I started thinking about this, once I realized that the city I named rhymes with our school's name. And it doesn't look like a bus so much as an old-fashioned means of public transportation. And, if my grandmother were to ask my mother about it, using her pet name for my mom, the question would come out like this.

What's the Mexicali trolley doing at McCallie, Dolly?

Wednesday, December 07, 2011

Me and My Big Mouth

It figures. The day after I say that it doesn't rain on my way to the gym but does on my way out... Today, it rained both before and after.

Oh, well. Having a perfect record is too stressful, anyway.

Tuesday, December 06, 2011

Coincidence or Consistency?

On days when rain is forecast, I walk to the gym wearing my raincoat but not needing it. When I leave the gym, it's raining. This always happens (so far). Why? This isn't going to be like all those light poles back in NM that turned off whenever I walked under them, is it?

Monday, December 05, 2011

a.k.a. Clean-Out-Your-Freezer Soup

Thing One offered me her turkey carcass to make soup after Thanksgiving. My cupboard isn't full of spices and seasonings, but I thought I'd give it a try.

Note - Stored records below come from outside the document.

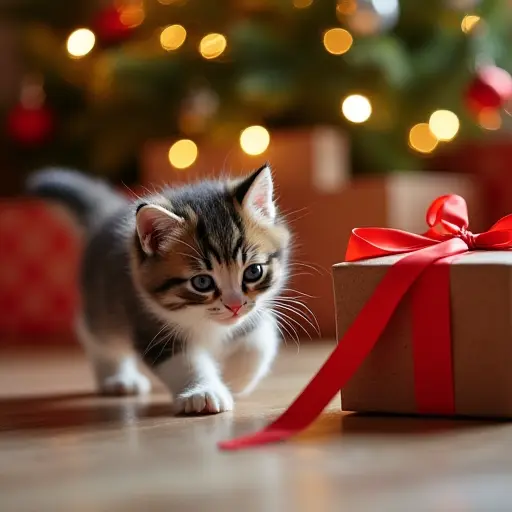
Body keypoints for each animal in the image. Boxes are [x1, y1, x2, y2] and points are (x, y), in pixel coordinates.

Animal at [28, 166, 290, 414]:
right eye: (202, 283)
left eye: (253, 271)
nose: (234, 305)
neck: (205, 322)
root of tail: (109, 213)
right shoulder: (149, 323)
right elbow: (183, 362)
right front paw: (204, 392)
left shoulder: (255, 312)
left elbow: (258, 343)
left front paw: (235, 379)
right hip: (103, 302)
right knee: (97, 335)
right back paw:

I had the turkey skeleton (with enough meat still attached to make it worthwhile). Oh, hey, there's that leftover barbecued pork. Just for fun, I'll add some kielbasa. Hmm, need filler... Look, I have some barley! (Mum uses barley when she makes soup.) I think I'll stick in some noodles, too. (Soup is more fun with noodles.) Now for spices... Salt and black pepper, naturally. (And who cares about measuring, anyway?) I don't remember why I bought that container of dried, minced onion, but I know onion is a common, soup ingredient. (That one I did measure, guessing how much water it would absorb.) This probably would be a good time to use that little package of red pepper flakes I must have gotten with a pizza some time ago but didn't ever throw out because it would be wasteful, even though I never use red pepper flakes. Finally, toss in that package of frozen veggies, since it has carrots in it, and carrots, too, are a common, soup ingredient.

The soup turned out pretty danged good! (I could taste the red pepper flakes.) For a soup without any fancy (or even pre-planned) ingredients, it's super-effing remarkable. I'm thinking of calling it International Soup or Multicultural Soup. Accidental Soup wouldn't be too far off, either.